One of the most acclaimed and beloved of American storytellers, Ray Bradbury has come home, revisiting the verdant landscape of one of his most adored works, Dandelion Wine. More than fifty years in the making, the long-awaited sequel, Farewell Summer, is a treasure — beautiful, poignant, wistful, hilarious, sad, evocative, profound, and unforgettable...and proof positive that the flame of wonder still burns brightly within the irrepressible imagination of the incomparable Bradbury.
"A thin work, heavily reliant on dialogue, but one that serves as an intriguing coda to one of Bradbury's classics." Kirkus Reviews
"[Bradbury's] prose remains masterfully precision-tuned. A touching meditation on memories, aging, and the endless cycle of birth and death, and a fitting capstone, perhaps, to a brilliant career." Booklist
"Only Bradbury's still-elegant and evocative writing salvages the book. Farewell Summer was worth waiting for because we get to revisit Green Town, hang out with Douglas and get a glimpse of life as Bradbury saw it in 1928." San Antonio Express-News
"A follow-up to Bradbury's 1957 novel, Dandelion Wine, this Tom Sawyer-meets-Peter Pan novella is creepier than the first book but retains the elegiac tone and lovely descriptions of 1920s boyhood." Library Journal
"Farewell Summer is filled with beautiful imagery....Bradbury is at his best when fantasizing what goes on inside the brains of young boys and old men. And like many of Bradbury's recent stories, it's a gossamer-thin book that's rich in detail but slight on plot." Milwaukee Journal Sentinel
"Summer draws poignancy from the half century dividing it from Wine, but feels like an afterthought. (Grade: B)" Entertainment Weekly
"The master of American fiction returns to the territory of his beloved classic, Dandelion Wine — a sequel 50 years in the making." St. Louis Dispatch.

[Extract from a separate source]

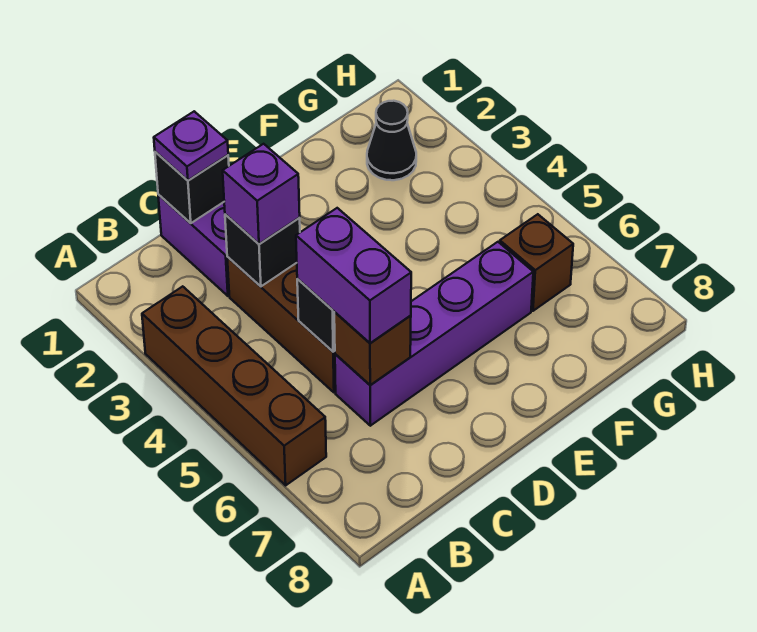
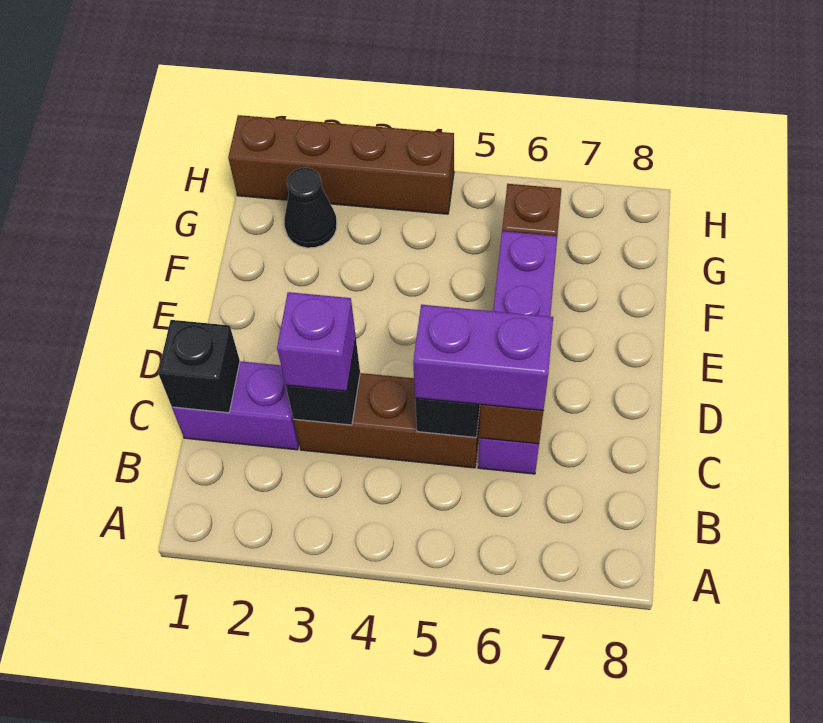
brown brick A3:A6 level 1 -> brown brick H1:H4 level 1
purple plate C1 level 3 -> none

In the deceiving warmth of earliest October, civil war has come to Green Town, Illinois, an age-old conflict pitting the young against the elderly for control of the clock that ticks their lives ever forward. The graying forces of school board despot Mr. Calvin C. Quartermain have declared total war on thirteen-year-old Douglas Spaulding and his downy-cheeked cohorts. The boys, in turn, plan and execute daring campaigns, matching old Quartermain's experience and cunning with their youthful enthusiasm and devil-may-care determination to hold on forever to childhood's summer. Yet time must ultimately be the victor, as life waits in ambush to assail young Spaulding with its powerful mysteries—the irresistible ascent of manhood, the sweet surrender of a first kiss . . .
About the Author
Ray Bradbury is the author of more than three dozen books, including Fahrenheit 451, The Martian Chronicles, Dandelion Wine, and Something Wicked This Way Comes. He has written for the theater and cinema, including the screenplay for John Huston's classic adaptation of Moby Dick. He was nominated for an Academy Award, won an Emmy for his teleplay of The Halloween Tree, and adapted sixty-five of his stories for television's The Ray Bradbury Theater. He lives in Los Angeles.